Joe Rogan on media: what the evidence says · JRE #1147

FACT CHECK // JRE #1147 // EXHIBIT LOG
THE JOE ROGAN EXPERIENCE
CLAIM CMRMCVABSTATUS: PUBLISHED
SUBJECT: MEDIA
SpeakerJoe Rogan (host)
Timestamp2:36:35
RulingNeeds Context

Not a true/false call. Every claim is logged with its sources; read the exhibits below.

// THE CLAIM · ON TAPE
Like people that were making a lot of money. And then all of a sudden that money was cut down to 30% of what it used to be. And with no, no clear guidelines.
Joe Roganhost@ 2:36:35
Watch on YouTubeJUMP TO 2:36:35

What the evidence says 01 / RECORD

Rogan describes an episode in which some YouTube creators' ad income suddenly fell to about 30% of prior levels with no clear explanation of the rules. This matches the well-documented 2017 "adpocalypse," when major advertisers including General Motors, Audi and McDonald's pulled campaigns after reports that ads were running alongside extremist and hateful videos, prompting YouTube to change how it placed ads with little advance notice to creators.

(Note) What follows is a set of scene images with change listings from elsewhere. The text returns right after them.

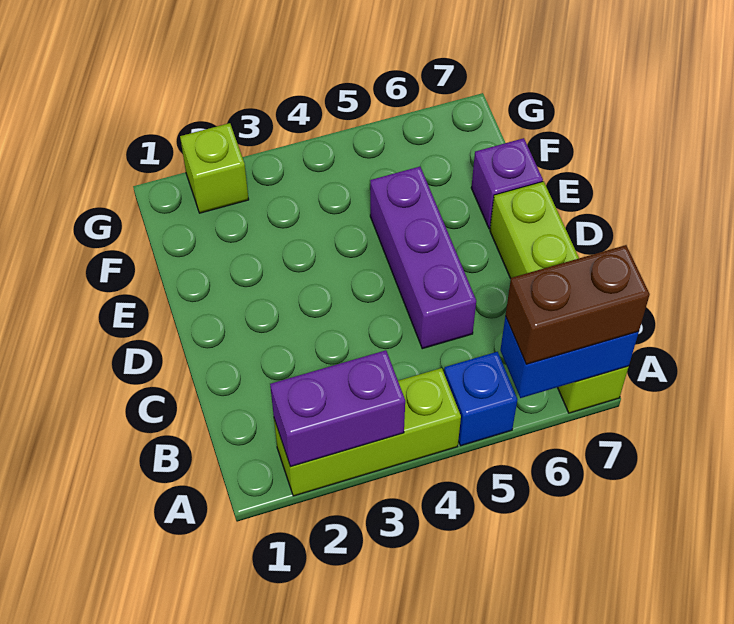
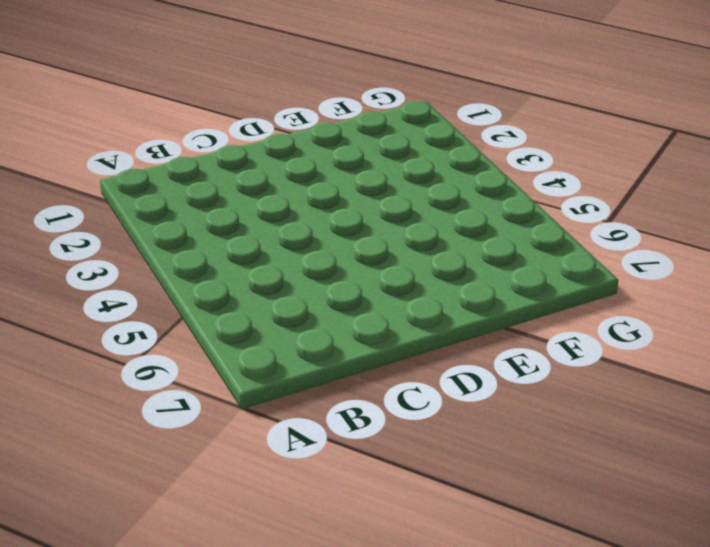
none -> lime brick A2:A4 level 1
none -> blue brick A5 level 1

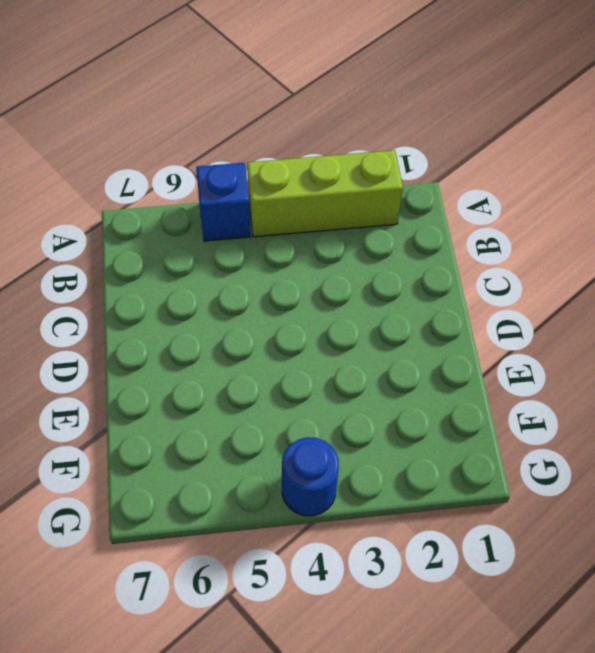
blue round brick G4 level 1 -> none
none -> lime brick A7:D7 level 1
none -> purple brick C5:E5 level 1

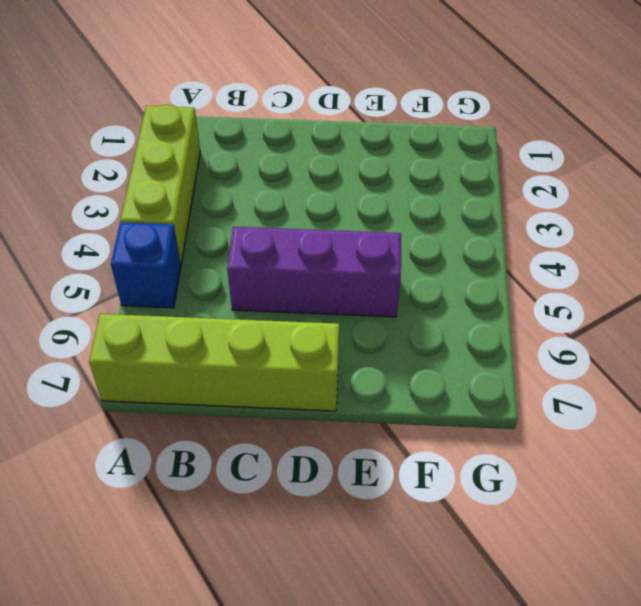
none -> purple brick E7 level 1
none -> lime brick G2 level 1

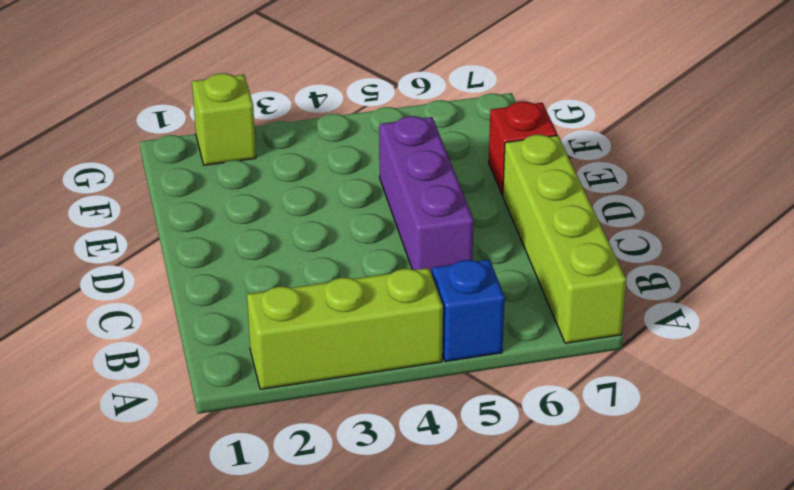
red brick E7 level 1 -> purple brick E7 level 1
none -> purple brick A2:A3 level 2
none -> blue brick A6:A7 level 2

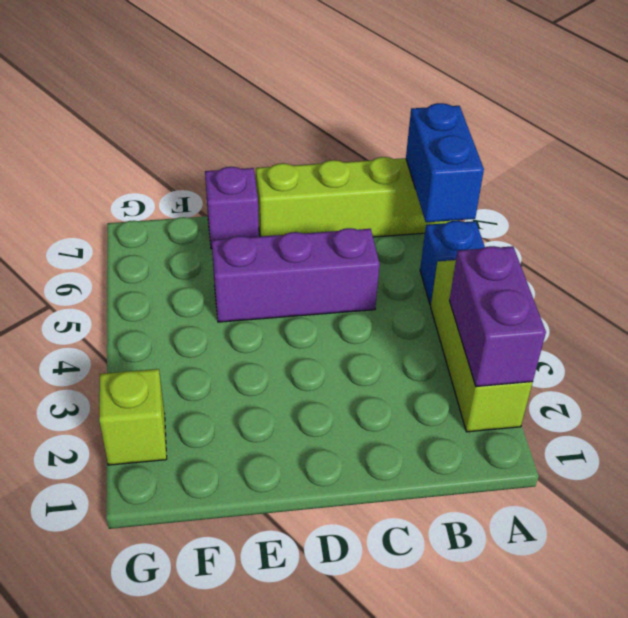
none -> brown brick A6:A7 level 3

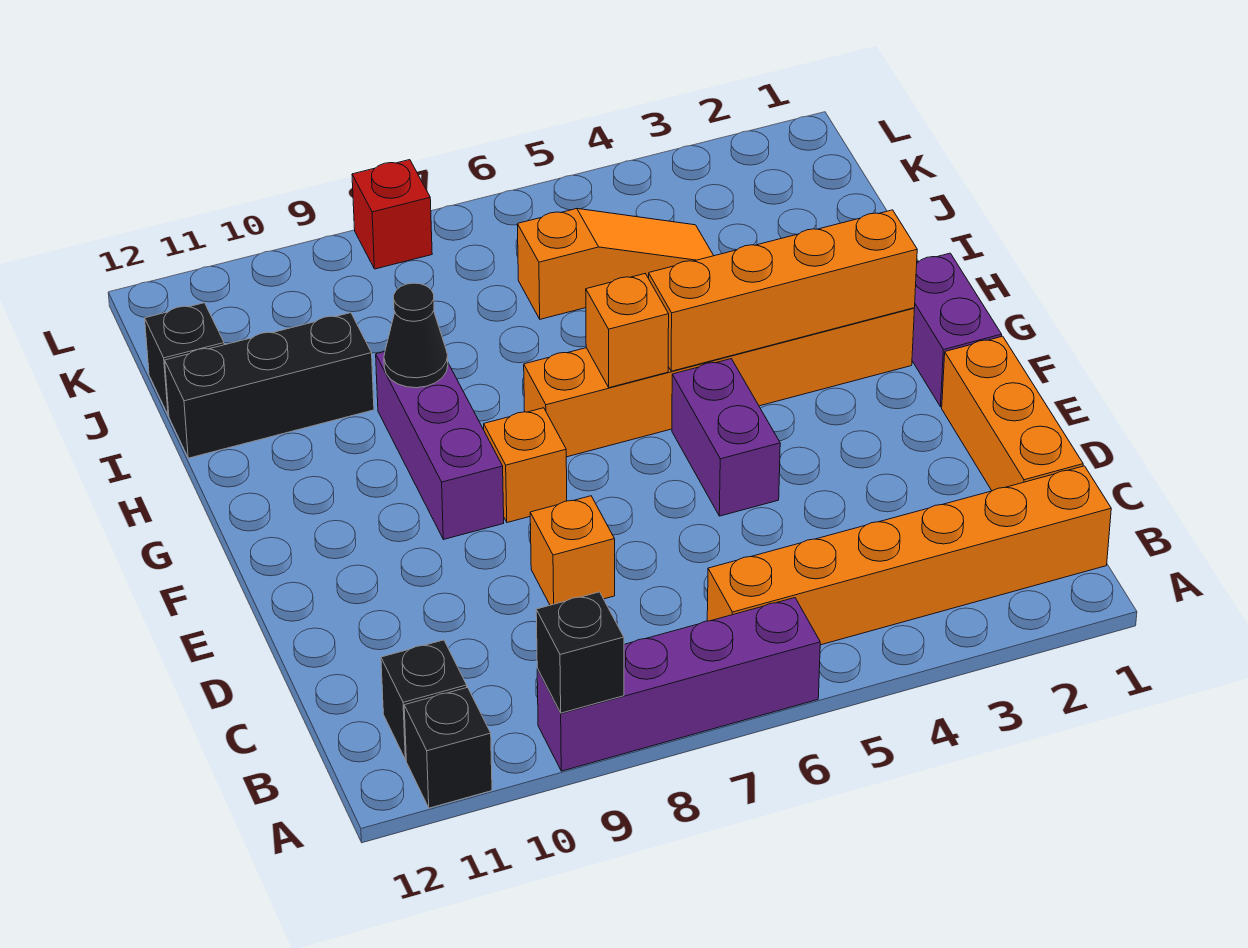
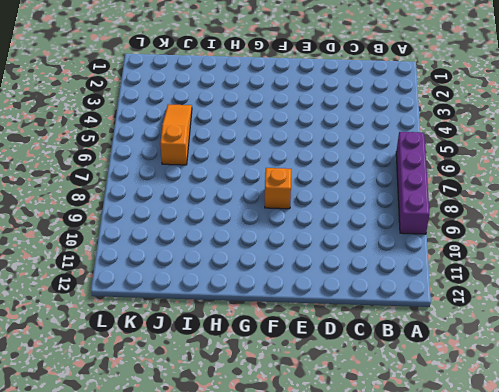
none -> black brick A11 level 1
none -> orange brick B1:B6 level 1
none -> black brick B11 level 1

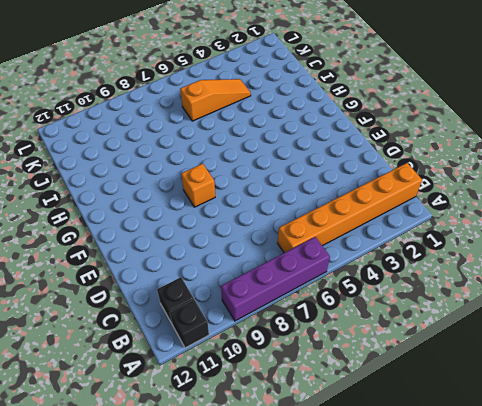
none -> orange brick C1:E1 level 1
none -> orange brick D8 level 1
none -> purple brick E5:F5 level 1

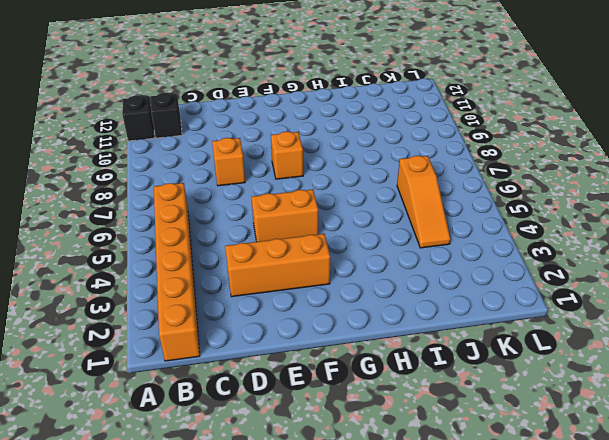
orange brick D3:F3 level 1 -> orange brick C1:E1 level 1
orange brick E5:F5 level 1 -> purple brick E5:F5 level 1
none -> purple brick A6:A9 level 1
none -> purple brick F1:G1 level 1
none -> purple brick F9:H9 level 1

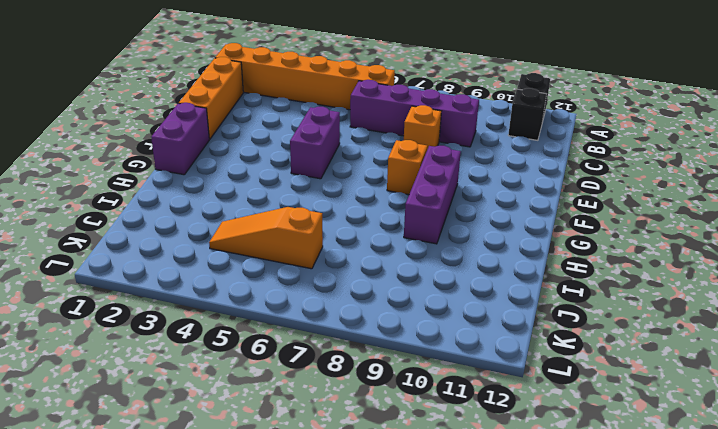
purple brick C6:C9 level 1 -> purple brick A6:A9 level 1
none -> orange brick G2:G7 level 1
none -> black brick I10:I12 level 1
none -> black brick J12 level 1

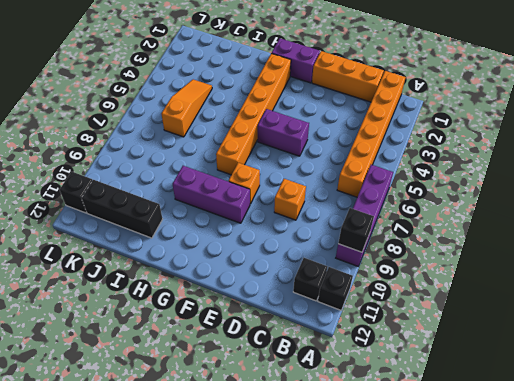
black brick I11:K11 level 1 -> black brick I10:I12 level 1
black brick L11 level 1 -> black brick J12 level 1
none -> red brick L8 level 1
none -> orange brick G2:G5 level 2
none -> orange brick G6 level 2

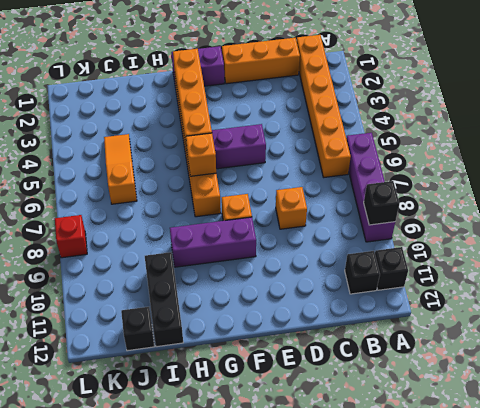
none -> black cone H9 level 2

NPR reported in April 2017 that ad rates for video producers had fallen as much as 75% within two weeks, and quoted a British animator, David Firth, saying YouTube "decided that there are a whole new set of rules for what you can and you cannot put an advert on and make money off... and they didn't tell anyone," which directly supports the 'no clear guidelines' part of Rogan's claim. The specific 30% figure Rogan cites is plausible as a description of some creators' experience during that period, but the cited source documents drops of up to 75%, not a uniform 30% cut, so the exact percentage should be read as Rogan's rough recollection rather than a verified statistic. The core elements of the claim, sudden unexplained revenue cuts and unclear guidelines during the 2017 YouTube ad boycott, are well supported by the available source.